Department of Psychology, University of Alberta, P217 Biological Sciences Building, Edmonton, AB, T6G 2E9, Canada.
Neuroscience and Mental Health Institute, University of Alberta, 2-132 Li Ka Shing Center for Health Research Innovation, Edmonton, AB, T6G 2E1, Canada.
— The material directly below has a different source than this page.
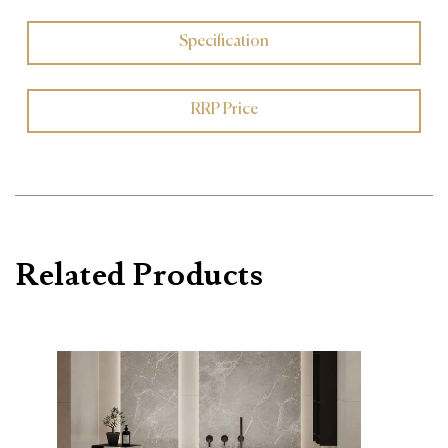
Specification
RRP Price
Related Products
BMC Geriatr. 2023 Dec 11;23(1):837. doi: 10.1186/s12877-023-04546-1.
Frailty indicators can operate in dynamic amalgamations of disease conditions, clinical symptoms, biomarkers, medical signals, cognitive characteristics, and even health beliefs and practices. This study is the first to evaluate which, among these multiple frailty-related indicators, are important and differential predictors of clinical cohorts that represent progression along an Alzheimer's disease (AD) spectrum. We applied machine-learning technology to such indicators in order to identify the leading predictors of three AD spectrum cohorts; viz., subjective cognitive impairment (SCI), mild cognitive impairment (MCI), and AD. The common benchmark was a cohort of cognitively unimpaired (CU) older adults.
The four cohorts were from the cross-sectional Comprehensive Assessment of Neurodegeneration and Dementia dataset. We used random forest analysis (Python 3.7) to simultaneously test the relative importance of 83 multi-modal frailty indicators in discriminating the cohorts. We performed an explainable artificial intelligence method (Tree Shapley Additive exPlanation values) for deep interpretation of prediction effects.
We observed strong concurrent prediction results, with clusters varying across cohorts. The SCI model demonstrated excellent prediction accuracy (AUC = 0.89). Three leading predictors were poorer quality of life ([QoL]; memory), abnormal lymphocyte count, and abnormal neutrophil count. The MCI model demonstrated a similarly high AUC (0.88). Five leading predictors were poorer QoL (memory, leisure), male sex, abnormal lymphocyte count, and poorer self-rated eyesight. The AD model demonstrated outstanding prediction accuracy (AUC = 0.98). Ten leading predictors were poorer QoL (memory), reduced olfaction, male sex, increased dependence in activities of daily living (n = 6), and poorer visual contrast.
Both convergent and cohort-specific frailty factors discriminated the AD spectrum cohorts. Convergence was observed as all cohorts were marked by lower quality of life (memory), supporting recent research and clinical attention to subjective experiences of memory aging and their potentially broad ramifications. Diversity was displayed in that, of the 14 leading predictors extracted across models, 11 were selectively sensitive to one cohort. A morbidity intensity trend was indicated by an increasing number and diversity of predictors corresponding to clinical severity, especially in AD. Knowledge of differential deficit predictors across AD clinical cohorts may promote precision interventions.
虚弱指标可以在疾病状况、临床症状、生物标志物、医学信号、认知特征甚至健康信念和实践的动态组合中运作。本研究首次评估了这些与虚弱相关的多个指标中,哪些是代表沿着阿尔茨海默病(AD)谱进展的临床队列的重要且有区别的预测因子。我们将机器学习技术应用于这些指标,以识别三个 AD 谱队列(即主观认知障碍(SCI)、轻度认知障碍(MCI)和 AD)的主要预测因子。常见的基准是认知正常的(CU)老年人队列。
四个队列均来自横断面综合神经退行性疾病和痴呆数据集。我们使用随机森林分析(Python 3.7)来同时测试 83 种多模态虚弱指标在区分队列方面的相对重要性。我们使用可解释的人工智能方法(Tree Shapley Additive exPlanation values)进行预测效果的深度解释。
我们观察到了强大的并发预测结果,不同的队列有不同的聚类。SCI 模型表现出优异的预测准确性(AUC=0.89)。三个主要预测因子是较差的生活质量(记忆)、异常淋巴细胞计数和异常中性粒细胞计数。MCI 模型表现出类似的高 AUC(0.88)。五个主要预测因子是较差的生活质量(记忆、休闲)、男性、异常淋巴细胞计数和较差的自我报告视力。AD 模型表现出出色的预测准确性(AUC=0.98)。十个主要预测因子是较差的生活质量(记忆)、嗅觉减退、男性、日常生活活动依赖增加(n=6)和视觉对比度下降。
趋同和特定于队列的虚弱因素可区分 AD 谱队列。所有队列的生活质量(记忆)均较低,这表明趋同存在,这支持了最近对记忆老化的主观体验及其潜在广泛影响的研究和临床关注。多样性表现在,在跨模型提取的 14 个主要预测因子中,有 11 个对一个队列具有选择性敏感性。随着临床严重程度的增加,相应的预测因子的数量和多样性也在增加,这表明了发病强度的趋势,尤其是在 AD 中。了解 AD 临床队列之间的差异缺陷预测因子可能会促进精准干预。